July 8, 2007 — There have been two significant developments recently in the bankruptcy case involving Jeffrey Prosser, owner of Innovative Telephone.
To use a Wall Street phrase, a white knight has offered a potential solution to the whole case. (A "white knight" is usually regarded as a financial entity friendly to the current management of an enterprise.) Prosser's adversaries, meanwhile, have opened an entirely new front by calling for the involuntary bankruptcy of a Prosser company previously not involved in the case directly.
The white knight is the Rothschild Bank, which has provided a "full-financing commitment letter" that "will completely fund the settlement agreement and settle all claims" his adversaries have against Prosser and his companies, according to Prosser executive Holland L. Redfield II. The Prosser and Rothschild interests have talked to each other for months, according to the transcripts of the bankruptcy hearings.
The catch is that the Rothschild offer assumes the bankruptcy judge will decide that an earlier financial agreement between the creditors and the debtors remains in force. That deal called for the payment of about $400 million and interest to settle all outstanding claims. But Prosser's adversaries say, in effect, that this was a limited-time offer.
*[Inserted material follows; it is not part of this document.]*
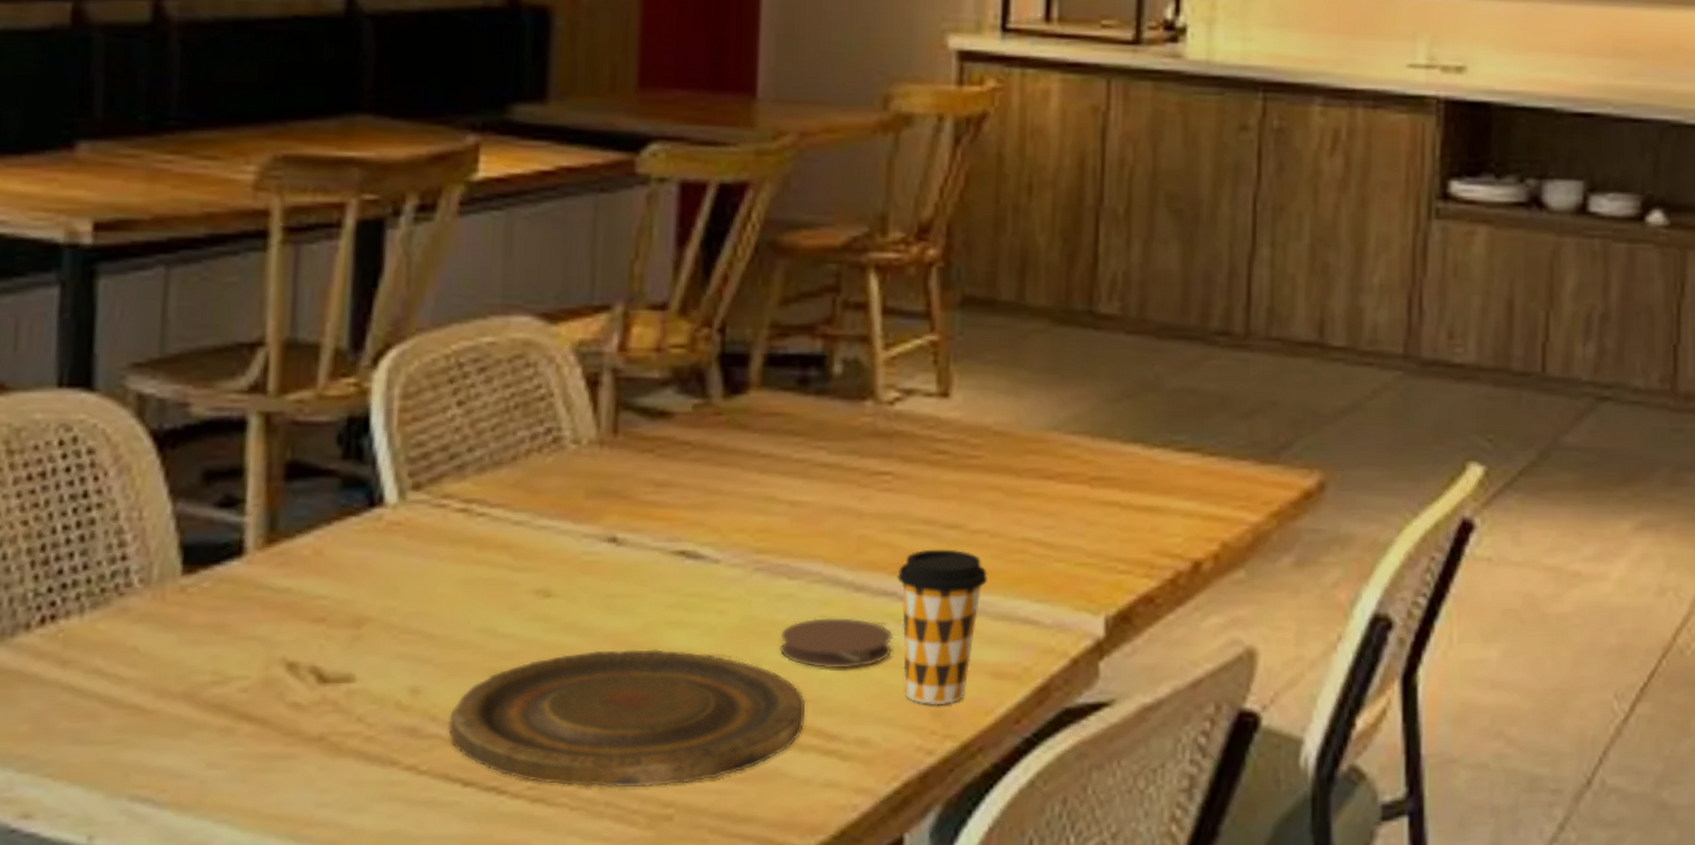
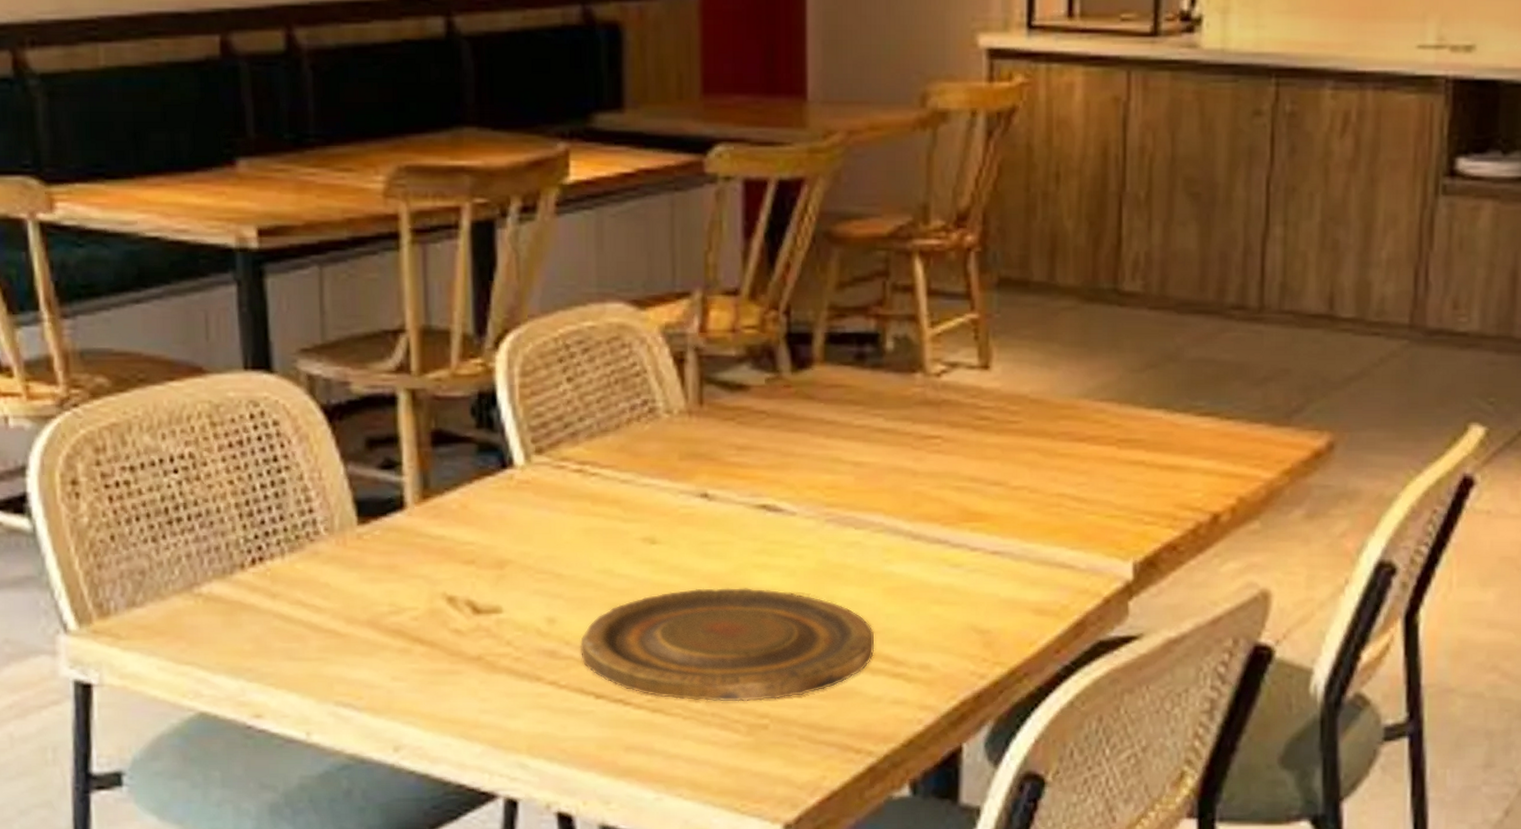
coaster: present [780,616,894,669] -> none [850,561,948,606]
coffee cup: present [897,549,987,706] -> none [949,503,1028,637]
The time to pay the reduced claim has come and gone, and the total amount owed to the creditors is now in the neighborhood of $650 million and interest, they say.
In fact, much of the last hearing — held June 28 on St. Thomas — was devoted to arguments about whether the bargain offer was still in effect. Judge Judith K. Fitzgerald has not handed down a decision on this part of the complicated controversy.
As for Prosser’s adversaries, the Greenlight companies have filed an action in St. Croix's bankruptcy court seeking to force involuntary bankruptcy on Innovative Communication Corporation. The Greenlight companies represent minority stockholders in the predecessor company to Prosser's current firm. Innovative Communication Corporation is a Prosser holding company not previously involved in the litigation directly.
Greenlight won a decision earlier from a Delaware state court. That ruling said Prosser had, in effect, failed to pay the minority stockholders appropriately when he took the company private.
The St. Croix filing does not shed light on why Greenlight took the action. Telephone calls from the Source to Greenlight lawyers over the weekend were not returned.
Prosser's side, however, didn’t hesitate to characterize the filing. “The new filing represents another attempt by Greenlight to try to squeeze more money than was already agreed upon in the settlement reached over a year ago,” Redfield said.
He also noted that the "new proceeding in St. Croix could potentially involve a new judge and might further delay … the outcome."
The current bankruptcy case, originally filed by Prosser's creditors in Wilmington, Del., was moved to St. Thomas because Prosser's lawyers argued that the Virgin Islands was a better location for airing the dispute than the mainland. The federal bankruptcy courts in St. Thomas and St. Croix are separate from one another and staffed by different judges. The St. Thomas case involves Prosser individually and two of his holding companies, but not the holding company sued on St. Croix.
Adding St. Croix to the list means there are now 11 jurisdictions where Prosser and his various adversaries are struggling with each other, or have done so in the recent past. The others include federal courts in Alexandria, Va., Atlanta, Delaware, Miami, New York City and St. Thomas; the state courts in Delaware; and, regarding Prosser's so-far-thwarted efforts to control the Belize monopoly phone system, judicial forums in that country, Canada and London’s House of Lords.
The Greenlight filing does not appear, on its face, to involve Prosser's other main creditor, the Rural Telephone Finance Cooperative. It’s a Virginia-based non-profit agency that for years served as Prosser's banker. Greenlight and RTFC have often operated in tandem in these proceedings, but not always.